Tag Archives: Pierce County

Definition of Class Depends on Your Classification

An emeritus professor of geography at the University of Washington has posited an interesting look at “class” in the greater Puget Sound region, sectioning off whole communities as upper, middle or lower class, in a recent blog posting on Crosscut.

Regardless of any potential egalitarian notions you may have about living in a classless society, the truth is humans have a long and storied history of class in our varied cultures that is impossible to deny. When you consider yourself “rich” or “poor” or somewhere in between, you have just categorized yourself into a class.

In his entry, regarding Gig Harbor proper he has this to say: A second set of upper class areas are waterfront and view neighborhoods, as on the Gig Harbor peninsula, Bainbridge Island, and on Puget Sound from Magnolia north to Mukilteo. And he goes on to identify the rural regions of Pierce County thus: “The second large zone of lower class settlement is the rural fringe, especially in Pierce and Snohomish counties.”

Obviously, one could take an individual area — such as Gig Harbor — and parse it down to specific neighborhoods and come up with a much more diverse picture of “class” ratings that would literally run the gamut from wealthy to poor. But I don’t believe it was Dr. Morrill’s intent to sub-classify individual cities so much as to grossly classify the greater Puget Sound region as a whole.

He places the waterfront and view sections of the harbor up there with the crusty likes of Bainbridge Island and Magnolia — heady, latte-driven, SUV-laden, individualist-minded communities indeed. What is slightly more unsettling is his take of the “rural fringe” of Pierce County as distinctly lower class. I don’t take exception with his assessment so much so because he clumsily lumps the decidedly upscale Canterwood in the fringe. I take exception because he includes my humble spread as definitively lower class.

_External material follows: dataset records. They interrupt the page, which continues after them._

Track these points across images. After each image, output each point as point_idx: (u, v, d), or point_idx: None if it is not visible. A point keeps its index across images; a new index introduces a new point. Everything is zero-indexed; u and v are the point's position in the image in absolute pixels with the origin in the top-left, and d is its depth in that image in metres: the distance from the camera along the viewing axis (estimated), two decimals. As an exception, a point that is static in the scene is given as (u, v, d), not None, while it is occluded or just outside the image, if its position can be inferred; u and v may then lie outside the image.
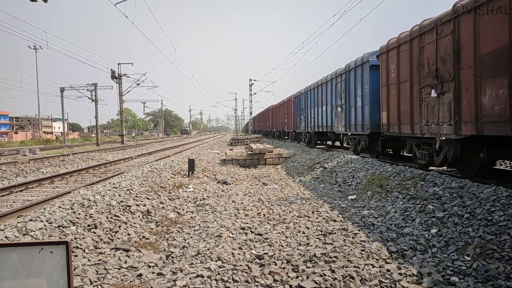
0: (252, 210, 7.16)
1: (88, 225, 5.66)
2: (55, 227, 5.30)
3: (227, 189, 10.28)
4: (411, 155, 10.19)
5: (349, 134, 14.66)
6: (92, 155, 23.83)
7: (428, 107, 8.35)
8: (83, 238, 5.23)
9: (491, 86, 6.36)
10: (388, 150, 12.44)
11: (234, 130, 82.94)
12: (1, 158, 21.86)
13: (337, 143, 20.62)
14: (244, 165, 15.90)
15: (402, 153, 12.30)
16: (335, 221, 5.98)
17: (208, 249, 4.87)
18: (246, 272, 4.01)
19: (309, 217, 6.36)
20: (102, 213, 6.22)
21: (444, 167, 9.20)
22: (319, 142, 21.42)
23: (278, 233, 5.49)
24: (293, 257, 4.28)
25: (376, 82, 11.31)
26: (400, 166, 9.46)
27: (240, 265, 4.20)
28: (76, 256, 4.71)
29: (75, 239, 5.14)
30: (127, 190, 8.10)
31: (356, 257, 4.19)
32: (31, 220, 5.47)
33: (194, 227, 6.26)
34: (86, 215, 5.92)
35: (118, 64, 39.68)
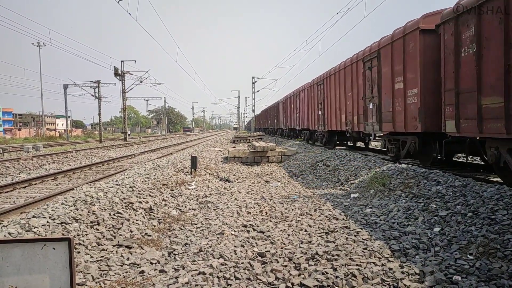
0: (254, 207, 7.16)
1: (91, 222, 5.68)
2: (58, 223, 5.32)
3: (229, 186, 10.28)
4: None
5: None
6: (95, 152, 23.90)
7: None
8: (86, 234, 5.24)
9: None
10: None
11: (237, 128, 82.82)
12: (4, 154, 21.95)
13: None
14: (247, 163, 15.91)
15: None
16: (337, 219, 5.97)
17: (210, 247, 4.88)
18: (248, 270, 4.01)
19: (311, 215, 6.35)
20: (105, 210, 6.24)
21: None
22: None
23: (280, 231, 5.49)
24: (295, 255, 4.27)
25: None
26: (403, 164, 9.45)
27: (242, 263, 4.20)
28: (78, 252, 4.72)
29: (78, 235, 5.16)
30: (130, 187, 8.12)
31: (358, 255, 4.18)
32: (34, 216, 5.49)
33: (196, 224, 6.27)
34: (89, 212, 5.94)
35: (121, 61, 39.84)
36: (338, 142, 17.73)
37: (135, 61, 42.46)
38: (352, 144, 18.14)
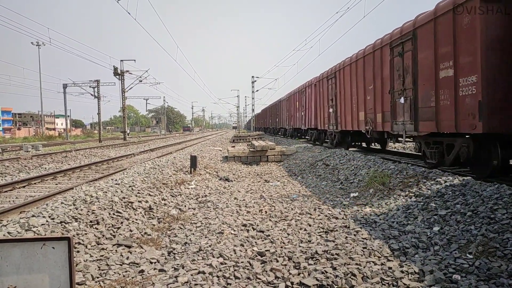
0: (254, 207, 7.16)
1: (90, 221, 5.68)
2: (57, 223, 5.32)
3: (229, 186, 10.28)
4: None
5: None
6: (95, 151, 23.89)
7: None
8: (85, 234, 5.24)
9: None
10: None
11: (237, 127, 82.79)
12: (4, 154, 21.94)
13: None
14: (246, 162, 15.91)
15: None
16: (337, 218, 5.97)
17: (209, 246, 4.88)
18: (248, 269, 4.01)
19: (311, 214, 6.36)
20: (105, 209, 6.24)
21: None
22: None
23: (280, 230, 5.49)
24: (295, 254, 4.27)
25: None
26: (403, 163, 9.44)
27: (242, 262, 4.20)
28: (78, 252, 4.72)
29: (77, 235, 5.15)
30: (129, 186, 8.11)
31: (357, 254, 4.18)
32: (33, 216, 5.49)
33: (196, 223, 6.27)
34: (88, 211, 5.93)
35: (121, 60, 39.83)
36: (352, 144, 15.69)
37: (135, 60, 42.50)
38: (365, 146, 16.04)
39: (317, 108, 18.88)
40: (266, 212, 6.72)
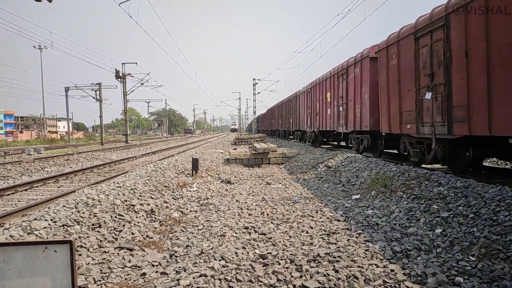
0: (255, 209, 7.16)
1: (92, 224, 5.68)
2: (59, 226, 5.32)
3: (230, 188, 10.28)
4: None
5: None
6: (97, 154, 23.93)
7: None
8: (87, 237, 5.25)
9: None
10: None
11: (238, 129, 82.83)
12: (6, 157, 22.00)
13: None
14: (248, 165, 15.90)
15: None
16: (338, 220, 5.96)
17: (211, 249, 4.88)
18: (250, 272, 4.01)
19: (312, 216, 6.35)
20: (106, 212, 6.24)
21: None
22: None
23: (282, 232, 5.48)
24: (297, 257, 4.27)
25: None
26: (405, 165, 9.42)
27: (244, 265, 4.20)
28: (80, 255, 4.73)
29: (79, 238, 5.16)
30: (131, 189, 8.12)
31: (360, 257, 4.17)
32: (35, 219, 5.50)
33: (197, 226, 6.27)
34: (90, 214, 5.94)
35: (122, 63, 39.92)
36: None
37: (136, 63, 42.80)
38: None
39: (377, 98, 11.44)
40: (268, 214, 6.71)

A couple of parentheticals beg to be added here. First off, when moving to Gig Harbor in 2004 (and coming from the bovine rich region of Lynden — a forthrightly rural area of Whatcom County three hours to the north), many folks we knew remarked how we were going upscale, the reputation of Gig Harbor being what it is in comparison to our humble Lynden digs. By and large this was true. Yes, Lynden has its share of large, classy homes, but nothing to rival the looming opulence of the harbor’s many gated cul de sacs.

Secondly, when Morrill uses the phrase “rural fringe,” I picture him thinking more in terms of Monroe, Eatonville or Graham than the unincorporated county surrounding the Gig Harbor city limits. Even classifying Key Peninsula lower class is like using a chain saw to paint the Mona Lisa. There’s no doubt the KP has its fair share of backwoods trailers with blocked up 4x4s littering the yard, but it also boasts some exquisite homes and properties that defy any casual definition of the Key as lower class.

My first reaction to being labeled lower class was to sniff with indignation and cast immediate aspersions to Prof. Morrill’s Ravenna home (actually, I have no idea where he lives, but having once occupied a hovel in Ravenna, it is an easy target for me). But then it got me to thinking.

We don’t have anything near the income most of our GH friends and acquaintances do. Both of us working in the field of journalism, the combined salary of both my wife and I couldn’t even equal the same number of digits of those individuals who work in the Boeing and Microsoft worlds. While those we know routinely jet off to Cancun and Maui for Winter Break, Spring Break and Taking a Break Break, we spend our kids’ downtime around the house trying to keep their boredom from erupting into WWF affairs. We both drive high-mileage vehicles that threaten to explode at any given moment, a splurge for us is a family dinner at Spiros and we’ve only been to the Uptown Cinema once since it opened.

Hmm.

OK, so we’re lower class. So what? At least we don’t live in Roy

Post Script: Just for the record, Morrill takes a decidedly dim view of Tacoma, saying: “… Lower class areas include traditional zones of mixed housing, industry, and transport, as in south Seattle, Everett, Bremerton, Auburn, and especially Tacoma” (italics added). That’s a whole ‘nother can of worms unto itself, which, in the interests of staying on topic, I won’t tackle here.